Üstelik modern yaşamın getirdiği nimetler de kadının işini hafifleteceğine, tersine yükünü daha da arttırdı. Greer, çamaşır makinelerinin bile ortadan kaldırılmasını savunuyor. Ona göre annelerimiz temizliğe daha az zaman harcarlarmış, hem de çamaşır, bulaşık makinesi kullanmadan. Çünkü yıllar boyunca temizlik standartlarındaki değişmeler, temizliğe ayrılan zamanı arttırmış. Kadınlar reklamlarda gösterilen bakteriler için ayrı, sudaki kireç için ayrı, lekeler için ayrı, beyazın beyazı için ayrı deterjanların reklamını gördükçe, temizlik hastalıkları daha da kötüleşiyor. Erkekler etraflarında ne olduğu ile ilgilenmezken, kadın tuvaletin kapağının altındaki görünmez bakterilerle, bitmez tükenmez bir savaşa giriyor.
Kadınların Kızkardeşliği
Greer yeni feminizmi de elden geçiriyor. Ona göre kadınların kardeşliği, eninde sonunda görünür olmak zorundaydı. Görünürlük örgütlenmeyi gerektirecek, örgütlenme lider arayışını doğuracak, bu da bireyler arasında yarışmaya yol açacaktı. Kadın özgürlük hareketinin “Baş Rahibesi” olarak bilinen Greer, bu rekabetin sonucunda feministlerin birbirlerinin kuyusunu kazmaya yöneldiklerini, bunun sonucunda farklı feminist akımlar oluştuğunu söylüyor. Kadınların kızkardeşliği kavramını kabul eden her feministin, bütün feminist akımları da kabul etmesini gerektirdiğini söyleyen Greer, bunun sonucunda her tür sınıf ve etnik gruba ait kadınların birbirine yaklaştığını da ekliyor.

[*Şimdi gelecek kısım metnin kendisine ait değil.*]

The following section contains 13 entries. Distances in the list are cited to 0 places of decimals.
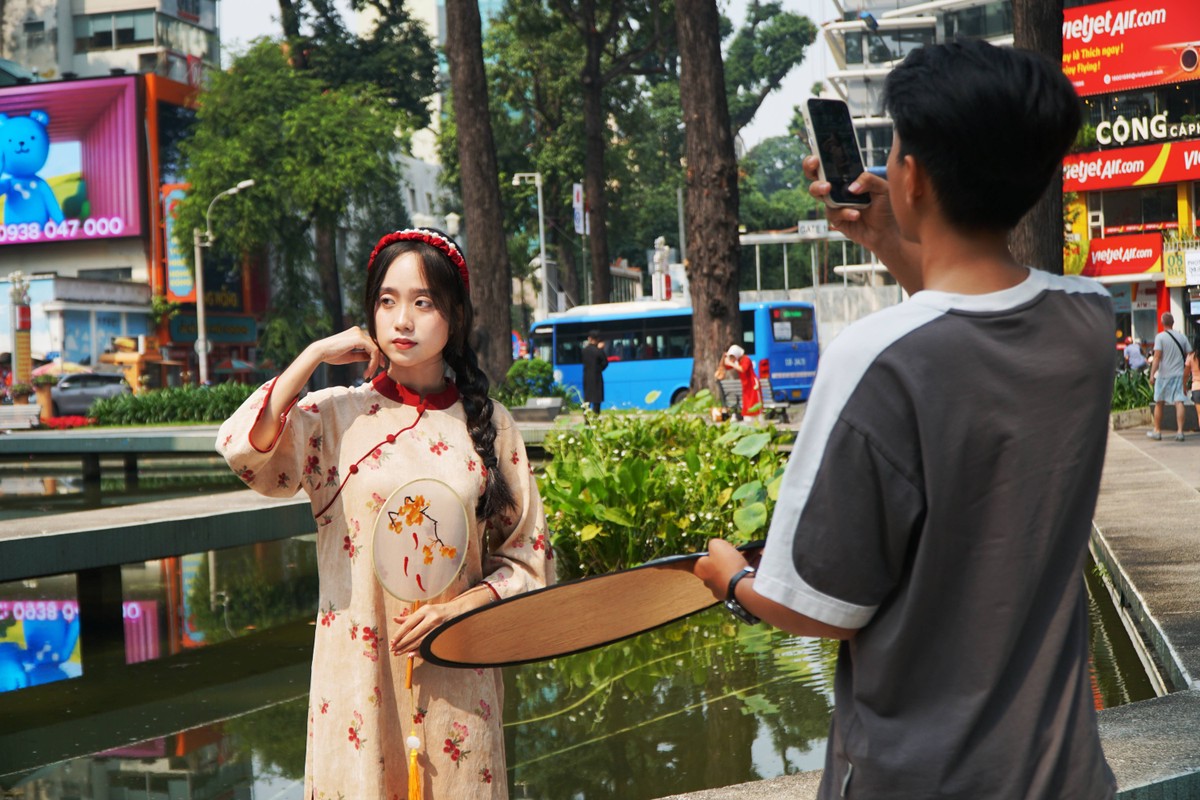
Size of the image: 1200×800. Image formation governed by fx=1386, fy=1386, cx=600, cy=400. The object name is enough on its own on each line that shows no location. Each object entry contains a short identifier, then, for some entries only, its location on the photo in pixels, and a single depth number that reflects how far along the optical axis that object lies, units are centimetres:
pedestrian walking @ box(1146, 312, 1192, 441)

Eski feminizm kavramında yer almayan şefkat ve ilgi gibi kavramların da yeniden gözden geçirilmesini, gündeme alınmasını öğütleyen Greer, eski feminizmin kadını kadınsılıktan çıkararak erkeksi görünüme ve davranışlara ittiğini, bunun sonucunda doksanlı yıllarda android tipli düz göğüslü, erkek gibi davranan, erkek meslekdaşları ile publarda içen, küfür eden bir kadın tipinin oluştuğunu, bununsa annelik, eşlik kavramlarına ters düştüğünü, kadının kendisiyle sürekli çelişki halinde olduğunu vurgulayarak bir anlamda da kendisi ile çelişkiye düşüyor. Greer başından beri hep aynı şeyi söyledi. “Başkası gibi olmaya çalışmayın, kendiniz olun. Kendi özgür iradenizi tanıyın, kendi bildiğinizi söyleyin.” Kendisi de başından beri bunu böyle yaptı.